By Bill Branyon
Superficially, The Mountain Political Action Committee — a new work by local playwright Honor Moor — appears to be a tragedy, as it unflinchingly deals with the serious subject of hate crimes. But, by harnessing eccentric local characters whom every Ashevillean will recognize, Moor smoothly injects irresistible punchlines just when the horror begins to weigh heavy on the mind. Somehow her characters stay rib-ticklingly funny while subjects such as the scourges of McCarthyism get discussed thoroughly.
A recent reading of the play took place at 35 below, packing the venue with 40-plus folks on two afternoons. The full production will be onstage at The Magnetic Theatre starting Thursday, March 15.
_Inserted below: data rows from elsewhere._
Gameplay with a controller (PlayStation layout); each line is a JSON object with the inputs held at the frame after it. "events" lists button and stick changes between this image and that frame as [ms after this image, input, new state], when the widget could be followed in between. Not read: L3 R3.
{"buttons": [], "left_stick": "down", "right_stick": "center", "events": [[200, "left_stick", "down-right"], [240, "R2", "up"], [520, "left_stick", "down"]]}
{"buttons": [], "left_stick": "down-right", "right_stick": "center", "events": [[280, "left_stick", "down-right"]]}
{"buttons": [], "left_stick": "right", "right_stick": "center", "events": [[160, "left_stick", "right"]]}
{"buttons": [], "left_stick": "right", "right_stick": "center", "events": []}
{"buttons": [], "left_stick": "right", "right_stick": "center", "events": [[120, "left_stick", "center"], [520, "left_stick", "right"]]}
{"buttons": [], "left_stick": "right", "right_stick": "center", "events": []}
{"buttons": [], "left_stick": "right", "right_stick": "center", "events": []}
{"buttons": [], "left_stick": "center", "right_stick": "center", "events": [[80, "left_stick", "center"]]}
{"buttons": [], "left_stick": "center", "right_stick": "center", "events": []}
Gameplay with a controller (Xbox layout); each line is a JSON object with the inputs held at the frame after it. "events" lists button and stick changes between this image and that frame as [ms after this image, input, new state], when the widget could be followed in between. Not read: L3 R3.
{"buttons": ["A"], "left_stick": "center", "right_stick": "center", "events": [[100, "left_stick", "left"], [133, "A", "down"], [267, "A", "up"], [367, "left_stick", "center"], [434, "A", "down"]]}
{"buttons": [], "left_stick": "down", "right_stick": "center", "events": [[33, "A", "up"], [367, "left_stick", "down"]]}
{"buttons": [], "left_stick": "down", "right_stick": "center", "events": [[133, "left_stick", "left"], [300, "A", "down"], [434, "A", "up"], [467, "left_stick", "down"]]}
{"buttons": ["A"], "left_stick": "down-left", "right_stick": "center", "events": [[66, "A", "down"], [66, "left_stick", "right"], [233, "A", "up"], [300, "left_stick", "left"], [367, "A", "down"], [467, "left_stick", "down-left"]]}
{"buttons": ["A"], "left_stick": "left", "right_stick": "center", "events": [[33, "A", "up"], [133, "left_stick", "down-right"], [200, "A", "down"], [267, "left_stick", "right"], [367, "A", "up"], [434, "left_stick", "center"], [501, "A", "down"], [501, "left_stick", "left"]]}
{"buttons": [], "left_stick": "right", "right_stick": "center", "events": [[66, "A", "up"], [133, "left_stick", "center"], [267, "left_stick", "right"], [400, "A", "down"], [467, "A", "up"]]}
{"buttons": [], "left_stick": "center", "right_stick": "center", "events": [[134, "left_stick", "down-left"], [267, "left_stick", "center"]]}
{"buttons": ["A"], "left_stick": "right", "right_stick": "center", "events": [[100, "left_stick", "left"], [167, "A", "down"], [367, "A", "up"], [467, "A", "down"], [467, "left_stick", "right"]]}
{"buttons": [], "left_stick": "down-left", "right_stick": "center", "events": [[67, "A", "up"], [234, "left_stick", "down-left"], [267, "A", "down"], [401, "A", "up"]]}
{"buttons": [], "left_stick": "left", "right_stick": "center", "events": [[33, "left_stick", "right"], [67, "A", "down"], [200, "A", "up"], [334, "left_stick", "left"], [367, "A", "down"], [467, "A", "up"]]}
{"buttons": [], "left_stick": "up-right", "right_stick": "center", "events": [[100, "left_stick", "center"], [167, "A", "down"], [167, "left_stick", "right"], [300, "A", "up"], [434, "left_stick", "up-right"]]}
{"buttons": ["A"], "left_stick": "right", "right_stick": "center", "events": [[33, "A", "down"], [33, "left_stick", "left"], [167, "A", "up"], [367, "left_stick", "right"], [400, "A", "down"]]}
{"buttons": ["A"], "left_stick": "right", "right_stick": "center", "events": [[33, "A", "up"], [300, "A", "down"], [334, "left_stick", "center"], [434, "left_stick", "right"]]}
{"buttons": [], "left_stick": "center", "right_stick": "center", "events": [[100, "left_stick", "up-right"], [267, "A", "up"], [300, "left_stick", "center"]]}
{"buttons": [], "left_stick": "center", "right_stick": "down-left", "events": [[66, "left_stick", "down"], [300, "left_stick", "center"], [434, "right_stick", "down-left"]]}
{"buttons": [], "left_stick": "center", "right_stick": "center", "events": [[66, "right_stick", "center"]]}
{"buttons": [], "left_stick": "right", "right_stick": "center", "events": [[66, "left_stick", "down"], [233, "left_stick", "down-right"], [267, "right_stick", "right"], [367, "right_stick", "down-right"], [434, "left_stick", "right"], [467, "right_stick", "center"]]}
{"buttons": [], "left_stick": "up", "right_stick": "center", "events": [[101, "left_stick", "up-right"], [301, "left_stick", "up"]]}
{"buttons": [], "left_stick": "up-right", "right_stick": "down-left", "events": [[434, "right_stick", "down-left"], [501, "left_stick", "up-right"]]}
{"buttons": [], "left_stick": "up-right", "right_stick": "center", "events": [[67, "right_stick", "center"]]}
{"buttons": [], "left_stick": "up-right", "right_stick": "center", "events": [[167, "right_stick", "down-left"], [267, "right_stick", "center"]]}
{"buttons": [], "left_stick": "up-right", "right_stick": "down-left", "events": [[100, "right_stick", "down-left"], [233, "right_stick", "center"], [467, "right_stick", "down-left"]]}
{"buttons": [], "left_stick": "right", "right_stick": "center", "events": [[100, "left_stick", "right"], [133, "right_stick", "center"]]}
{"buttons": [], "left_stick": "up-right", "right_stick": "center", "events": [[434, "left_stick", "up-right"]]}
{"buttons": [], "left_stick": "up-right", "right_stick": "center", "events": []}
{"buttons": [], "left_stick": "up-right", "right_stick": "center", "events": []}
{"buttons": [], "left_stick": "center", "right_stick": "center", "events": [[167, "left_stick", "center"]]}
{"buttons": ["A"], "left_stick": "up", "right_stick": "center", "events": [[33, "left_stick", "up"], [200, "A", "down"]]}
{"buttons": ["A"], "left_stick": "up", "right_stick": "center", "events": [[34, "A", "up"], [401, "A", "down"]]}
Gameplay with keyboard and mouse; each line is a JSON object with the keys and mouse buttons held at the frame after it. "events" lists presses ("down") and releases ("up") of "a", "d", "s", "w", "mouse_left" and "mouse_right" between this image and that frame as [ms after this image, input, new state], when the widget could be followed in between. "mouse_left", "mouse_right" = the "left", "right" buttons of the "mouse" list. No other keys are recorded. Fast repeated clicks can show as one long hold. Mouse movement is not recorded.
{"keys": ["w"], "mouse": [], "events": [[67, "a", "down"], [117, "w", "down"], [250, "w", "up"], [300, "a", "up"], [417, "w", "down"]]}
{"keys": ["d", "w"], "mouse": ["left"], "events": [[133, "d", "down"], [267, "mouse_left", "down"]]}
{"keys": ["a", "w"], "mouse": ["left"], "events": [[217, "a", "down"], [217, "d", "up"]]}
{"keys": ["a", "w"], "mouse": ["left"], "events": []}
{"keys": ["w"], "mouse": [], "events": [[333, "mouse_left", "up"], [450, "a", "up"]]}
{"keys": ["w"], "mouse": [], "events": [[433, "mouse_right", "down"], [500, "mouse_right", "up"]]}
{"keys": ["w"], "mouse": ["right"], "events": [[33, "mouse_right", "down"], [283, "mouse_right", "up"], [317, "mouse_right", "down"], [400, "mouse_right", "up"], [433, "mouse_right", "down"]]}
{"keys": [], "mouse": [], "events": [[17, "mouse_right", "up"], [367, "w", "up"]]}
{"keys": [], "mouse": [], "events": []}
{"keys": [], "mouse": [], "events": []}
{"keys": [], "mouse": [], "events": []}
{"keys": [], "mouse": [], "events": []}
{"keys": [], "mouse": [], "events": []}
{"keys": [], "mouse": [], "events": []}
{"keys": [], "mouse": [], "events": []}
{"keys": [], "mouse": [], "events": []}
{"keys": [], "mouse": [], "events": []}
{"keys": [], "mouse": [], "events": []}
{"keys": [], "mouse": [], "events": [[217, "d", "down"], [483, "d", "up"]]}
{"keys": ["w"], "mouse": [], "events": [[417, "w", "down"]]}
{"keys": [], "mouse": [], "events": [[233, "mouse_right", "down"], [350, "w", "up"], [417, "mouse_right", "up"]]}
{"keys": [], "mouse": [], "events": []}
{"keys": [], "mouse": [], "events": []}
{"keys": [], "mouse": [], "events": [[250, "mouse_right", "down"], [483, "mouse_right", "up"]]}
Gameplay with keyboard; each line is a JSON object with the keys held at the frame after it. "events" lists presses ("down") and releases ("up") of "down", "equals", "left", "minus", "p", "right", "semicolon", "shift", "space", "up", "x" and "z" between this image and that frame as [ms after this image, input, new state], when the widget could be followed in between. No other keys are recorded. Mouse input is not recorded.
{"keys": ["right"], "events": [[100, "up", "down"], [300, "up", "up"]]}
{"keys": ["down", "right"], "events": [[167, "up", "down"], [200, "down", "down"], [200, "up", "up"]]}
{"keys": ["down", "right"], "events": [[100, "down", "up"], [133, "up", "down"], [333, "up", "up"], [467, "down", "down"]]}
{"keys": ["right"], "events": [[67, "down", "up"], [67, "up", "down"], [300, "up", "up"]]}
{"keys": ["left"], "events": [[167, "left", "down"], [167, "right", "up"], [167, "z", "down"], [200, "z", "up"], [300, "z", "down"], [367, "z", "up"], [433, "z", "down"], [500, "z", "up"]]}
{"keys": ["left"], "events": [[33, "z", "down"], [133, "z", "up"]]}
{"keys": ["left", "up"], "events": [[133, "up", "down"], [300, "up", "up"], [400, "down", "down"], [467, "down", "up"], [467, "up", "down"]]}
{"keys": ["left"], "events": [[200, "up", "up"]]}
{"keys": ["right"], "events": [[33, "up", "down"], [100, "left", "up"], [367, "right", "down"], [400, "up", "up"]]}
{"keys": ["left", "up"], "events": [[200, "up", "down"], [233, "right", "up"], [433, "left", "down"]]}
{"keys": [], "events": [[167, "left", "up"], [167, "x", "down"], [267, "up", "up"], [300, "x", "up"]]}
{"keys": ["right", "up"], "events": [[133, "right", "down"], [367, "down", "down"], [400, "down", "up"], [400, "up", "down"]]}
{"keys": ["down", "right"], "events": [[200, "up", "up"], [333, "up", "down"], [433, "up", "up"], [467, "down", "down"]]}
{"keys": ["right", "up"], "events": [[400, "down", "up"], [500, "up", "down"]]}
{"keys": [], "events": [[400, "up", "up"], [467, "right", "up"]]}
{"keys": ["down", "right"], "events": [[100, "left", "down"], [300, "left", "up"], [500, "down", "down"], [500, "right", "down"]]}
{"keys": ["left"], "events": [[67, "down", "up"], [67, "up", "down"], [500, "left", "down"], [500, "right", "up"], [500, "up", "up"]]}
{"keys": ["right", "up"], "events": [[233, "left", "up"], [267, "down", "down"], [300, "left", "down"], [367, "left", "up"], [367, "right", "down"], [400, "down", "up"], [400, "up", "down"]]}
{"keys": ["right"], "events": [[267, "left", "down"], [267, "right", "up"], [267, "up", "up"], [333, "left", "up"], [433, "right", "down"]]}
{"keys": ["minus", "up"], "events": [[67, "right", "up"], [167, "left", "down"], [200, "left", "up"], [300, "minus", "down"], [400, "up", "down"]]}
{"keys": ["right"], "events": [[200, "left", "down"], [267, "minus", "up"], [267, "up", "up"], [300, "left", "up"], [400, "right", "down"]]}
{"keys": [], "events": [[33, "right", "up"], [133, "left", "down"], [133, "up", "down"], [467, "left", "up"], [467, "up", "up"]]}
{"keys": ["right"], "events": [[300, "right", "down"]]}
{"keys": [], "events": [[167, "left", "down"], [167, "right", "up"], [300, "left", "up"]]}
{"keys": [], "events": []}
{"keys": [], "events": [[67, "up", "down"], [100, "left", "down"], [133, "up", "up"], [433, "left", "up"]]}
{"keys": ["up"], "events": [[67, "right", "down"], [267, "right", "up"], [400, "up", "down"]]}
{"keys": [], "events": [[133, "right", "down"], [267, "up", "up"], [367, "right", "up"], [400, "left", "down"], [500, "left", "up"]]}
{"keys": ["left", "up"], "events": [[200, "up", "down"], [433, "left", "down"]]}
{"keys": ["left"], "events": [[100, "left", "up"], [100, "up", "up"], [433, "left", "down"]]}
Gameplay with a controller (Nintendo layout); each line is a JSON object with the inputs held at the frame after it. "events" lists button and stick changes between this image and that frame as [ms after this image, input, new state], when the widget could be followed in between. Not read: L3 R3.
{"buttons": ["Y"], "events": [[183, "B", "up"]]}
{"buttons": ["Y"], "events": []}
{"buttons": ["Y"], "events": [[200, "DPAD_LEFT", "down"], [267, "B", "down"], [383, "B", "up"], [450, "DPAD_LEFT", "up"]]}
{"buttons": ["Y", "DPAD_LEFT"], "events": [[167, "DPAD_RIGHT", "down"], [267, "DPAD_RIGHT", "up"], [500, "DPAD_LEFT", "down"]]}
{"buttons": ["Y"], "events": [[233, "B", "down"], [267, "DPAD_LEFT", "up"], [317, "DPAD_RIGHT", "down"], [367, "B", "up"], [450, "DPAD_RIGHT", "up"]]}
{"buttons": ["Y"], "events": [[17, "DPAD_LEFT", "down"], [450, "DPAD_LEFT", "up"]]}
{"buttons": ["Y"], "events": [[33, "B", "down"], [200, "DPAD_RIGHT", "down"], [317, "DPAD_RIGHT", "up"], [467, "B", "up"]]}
The play is set just after the 2016 presidential election. A group of five Ashevilleans — all but one are Hillary supporters and Asheville natives — form a secret committee to monitor the hate crimes they believe the election of Donald Trump will unleash. Each member is uniquely positioned to hear cross sections of local scuttlebutt. They range from Andrea Caldwell (a lesbian police dispatcher) to Johnson Hendon III (a Verizon phone manager) — neither of whom is above bending privacy laws — and from Lizzie Crutchfield (a doctor’s wife gaga for gossip and animal rights) to Olson Kellyn (a political fence-sitting firefighter and who has “only” lived in Asheville since he was 2).
This cabal is presided over by Department of Social Services receptionist Velma Lytle, who is traditionally religious and has a Southern accent that turns even single words into audience laughter. Actor Delina Hensley amplifies Moor’s amusing lines by equipping Velma with outlandish enthusiasm.
Kim Richardson gives a mesmerizing performance as Andrea, including an a capella rendition of Whitney Houston’s anthem, “I Will Always Love You,” which is somehow both beautiful and humorous.
Tara Theodossis is unhinged as Lizzie the dog-loving, neglected housewife; James Vaughn is goofy as Olson, the Don Knotts-type fireman who has all kinds of homespun ways to save stray cats and whatnot; and Tim Plaut is the gracious know-it-all Verizon man. The actors infuse their characters with compassionate depth and soar to the heights of whimsical farce.
As the five Ashevilleans get together each week to report what they’ve heard about hate crime activity, they also share their own peculiar personal concerns. These include Olson’s lonely-heart ups and downs (monitored closely by Velma for any sexual transgressions), Andrea’s crazy complications with her straight family and her lover, Sweet Pea, and many other culture clashes.
And then there’s Lizzie’s semiferal dog, Persistence, who is on yet another trial-adoption stint from Brother Wolf Animal Rescue. Although the hyper canine doesn’t make an appearance, she is one of the play’s comic stars. Each week, she pulls off some wacky new shenanigan recounted sobbingly by Lizzie at every meeting — including escaping to Steinmart’s bra department. The dog’s name refers to Senator Elizabeth Warren’s silencing by Majority Leader Mitch McConnell.
Meanwhile, the frightening fires that filled Asheville with smoke for about a week and decimated a good portion of Lake Lure, form an ominous backdrop to this comedy.
The play is also a blueprint for any aspiring Asheville leftists or progressives about how to work with the many contradictions in Asheville’s Democratic Party. Moor, an Asheville native herself, is peculiarly situated to uncover these contradictions, having served, 15 years ago, as first vice chair of the Buncombe County Democratic Party. She has also been on the boards of six major Asheville community organizations.
Few can match Moor’s insider information about what makes Asheville tick, and she’s not squeamish about revealing what she’s learned.